Alternatives to Patents
If patenting gameplay is not an option, there are several other ways to protect the ideas and concepts behind a game. These include:
- Trade Secrets: Trade secrets are a form of legal protection for confidential information. This includes any information that provides a competitive advantage, such as information about the design or mechanics of a game. Trade secrets can be used to protect the ideas and concepts behind a game, without the need to obtain a patent.
- Copyright: As mentioned earlier, copyright law can be used to protect the creative elements associated with a game, such as artwork and characters.
- Trademarks: Trademarks are a form of legal protection for words, symbols, and other marks that are used to identify a product or service. This includes the name of the game, as well as any logos or symbols associated with the game.
Conclusion
Patenting gameplay is a complex and challenging process. In order to be eligible for a patent, an invention must be novel, useful, and non-obvious. This means that it must be something that has never been done before, that is useful in some way, and that cannot be easily derived from existing ideas or concepts.

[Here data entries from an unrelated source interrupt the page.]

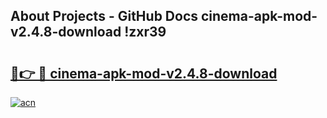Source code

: ## About Projects - GitHub Docs cinema-apk-mod-v2.4.8-download !zxr39

# <h2><a href="https://andorid.site?title=cinema-apk-mod-v2.4.8-download&ref=14PRO">🔗👉 🔴 cinema-apk-mod-v2.4.8-download</a></h2>

[![acn](https://github.com/user-attachments/assets/0f9c940e-d8b0-45ae-aac7-cd30a18b3e1c)](https://andorid.site?title=cinema-apk-mod-v2.4.8-download&ref=14PRO)

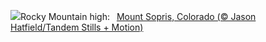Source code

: ![](https://www.bing.com/th?id=OHR.SoprisSunrise_EN-US9658915846_UHD.jpg&w=1000)Rocky Mountain high:&nbsp;&ensp;[Mount Sopris, Colorado (© Jason Hatfield/Tandem Stills + Motion)](https://www.bing.com/th?id=OHR.SoprisSunrise_EN-US9658915846_UHD.jpg)
<br><br/>
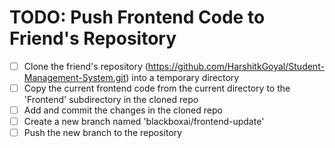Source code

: # TODO: Push Frontend Code to Friend's Repository

- [ ] Clone the friend's repository (https://github.com/HarshitkGoyal/Student-Management-System.git) into a temporary directory
- [ ] Copy the current frontend code from the current directory to the 'Frontend' subdirectory in the cloned repo
- [ ] Add and commit the changes in the cloned repo
- [ ] Create a new branch named 'blackboxai/frontend-update'
- [ ] Push the new branch to the repository

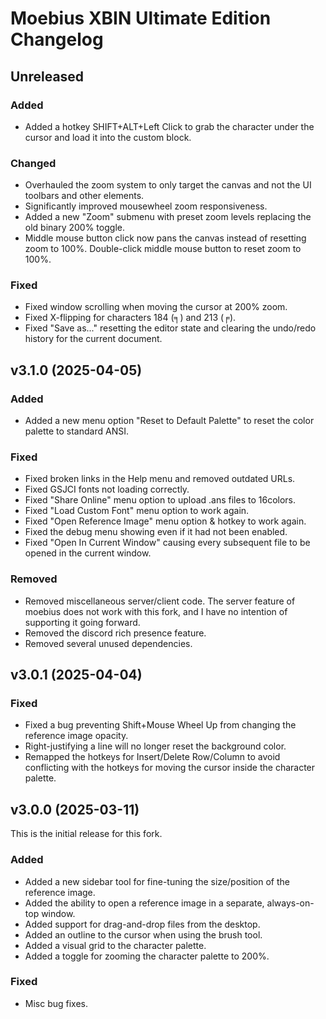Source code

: # Moebius XBIN Ultimate Edition Changelog

## Unreleased

### Added

- Added a hotkey SHIFT+ALT+Left Click to grab the character under the
  cursor and load it into the custom block.

### Changed

- Overhauled the zoom system to only target the canvas and not the
  UI toolbars and other elements.
- Significantly improved mousewheel zoom responsiveness.
- Added a new "Zoom" submenu with preset zoom levels replacing the
  old binary 200% toggle.
- Middle mouse button click now pans the canvas instead of resetting 
  zoom to 100%. Double-click middle mouse button to reset zoom to 100%.

### Fixed

- Fixed window scrolling when moving the cursor at 200% zoom.
- Fixed X-flipping for characters 184 (╕) and 213 (╒).
- Fixed "Save as..." resetting the editor state and clearing the
  undo/redo history for the current document.

## v3.1.0 (2025-04-05)

### Added

- Added a new menu option "Reset to Default Palette" to reset the
  color palette to standard ANSI.

### Fixed

- Fixed broken links in the Help menu and removed outdated URLs.
- Fixed GSJCI fonts not loading correctly.
- Fixed "Share Online" menu option to upload .ans files to 16colors. 
- Fixed "Load Custom Font" menu option to work again.
- Fixed "Open Reference Image" menu option & hotkey to work again.
- Fixed the debug menu showing even if it had not been enabled.
- Fixed "Open In Current Window" causing every subsequent file to
  be opened in the current window.

### Removed

- Removed miscellaneous server/client code. The server feature of 
  moebius does not work with this fork, and I have no intention of
  supporting it going forward.
- Removed the discord rich presence feature.
- Removed several unused dependencies.

## v3.0.1 (2025-04-04)

### Fixed

- Fixed a bug preventing Shift+Mouse Wheel Up from changing the reference image 
  opacity.
- Right-justifying a line will no longer reset the background color.
- Remapped the hotkeys for Insert/Delete Row/Column to avoid conflicting with
  the hotkeys for moving the cursor inside the character palette.

## v3.0.0 (2025-03-11)

This is the initial release for this fork.

### Added

- Added a new sidebar tool for fine-tuning the size/position of the reference image.
- Added the ability to open a reference image in a separate, always-on-top window.
- Added support for drag-and-drop files from the desktop.
- Added an outline to the cursor when using the brush tool.
- Added a visual grid to the character palette.
- Added a toggle for zooming the character palette to 200%.

### Fixed

- Misc bug fixes.
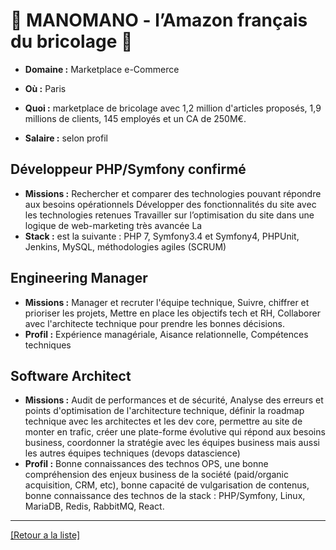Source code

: # 🔨 MANOMANO - l’Amazon français du bricolage 🔨

- **Domaine :** Marketplace e-Commerce

- **Où :** Paris
- **Quoi :** marketplace de bricolage avec 1,2 million d'articles proposés, 1,9 millions de clients, 145 employés et un CA de 250M€.
- **Salaire :** selon profil

## Développeur PHP/Symfony confirmé

- **Missions :** Rechercher et comparer des technologies pouvant répondre aux besoins opérationnels Développer des fonctionnalités du site avec les technologies retenues Travailler sur l’optimisation du site dans une logique de web-marketing très avancée La
- **Stack :** est la suivante : PHP 7, Symfony3.4 et Symfony4, PHPUnit, Jenkins, MySQL, méthodologies agiles (SCRUM)


## Engineering Manager

- **Missions :** Manager et recruter l'équipe technique, Suivre, chiffrer et prioriser les projets, Mettre en place les objectifs tech et RH, Collaborer avec l'architecte technique pour prendre les bonnes décisions.
- **Profil :** Expérience managériale, Aisance relationnelle, Compétences techniques

## Software Architect

- **Missions :** Audit de performances et de sécurité, Analyse des erreurs et points d'optimisation de l'architecture technique, définir la roadmap technique avec les architectes et les dev core, permettre au site de monter en trafic, créer une plate-forme évolutive qui répond aux besoins business, coordonner la stratégie avec les équipes business mais aussi les autres équipes techniques (devops datascience)
- **Profil :** Bonne connaissances des technos OPS, une bonne compréhension des enjeux business de la société (paid/organic acquisition, CRM, etc), bonne capacité de vulgarisation de contenus, bonne connaissance des technos de la stack : PHP/Symfony, Linux, MariaDB, Redis, RabbitMQ, React.

----
<a href="https://github.com/jlondiche/job-board-php/blob/master/00README.md">[Retour a la liste]</a>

Furthermore, the USPTO is often reluctant to grant patents for gameplay, as they may be deemed too abstract or too general. As such, it may be difficult for a game developer to obtain a patent for their gameplay or game mechanics.
However, there are alternatives to patenting gameplay, such as trade secrets, copyright, and trademarks. These can be used to protect the ideas and concepts behind a game, without the need to obtain a patent.
Ultimately, the decision to patent gameplay will depend on the individual developer and the particular game they are creating. With the right strategy and research, developers may be able to obtain a patent for their gameplay and game mechanics.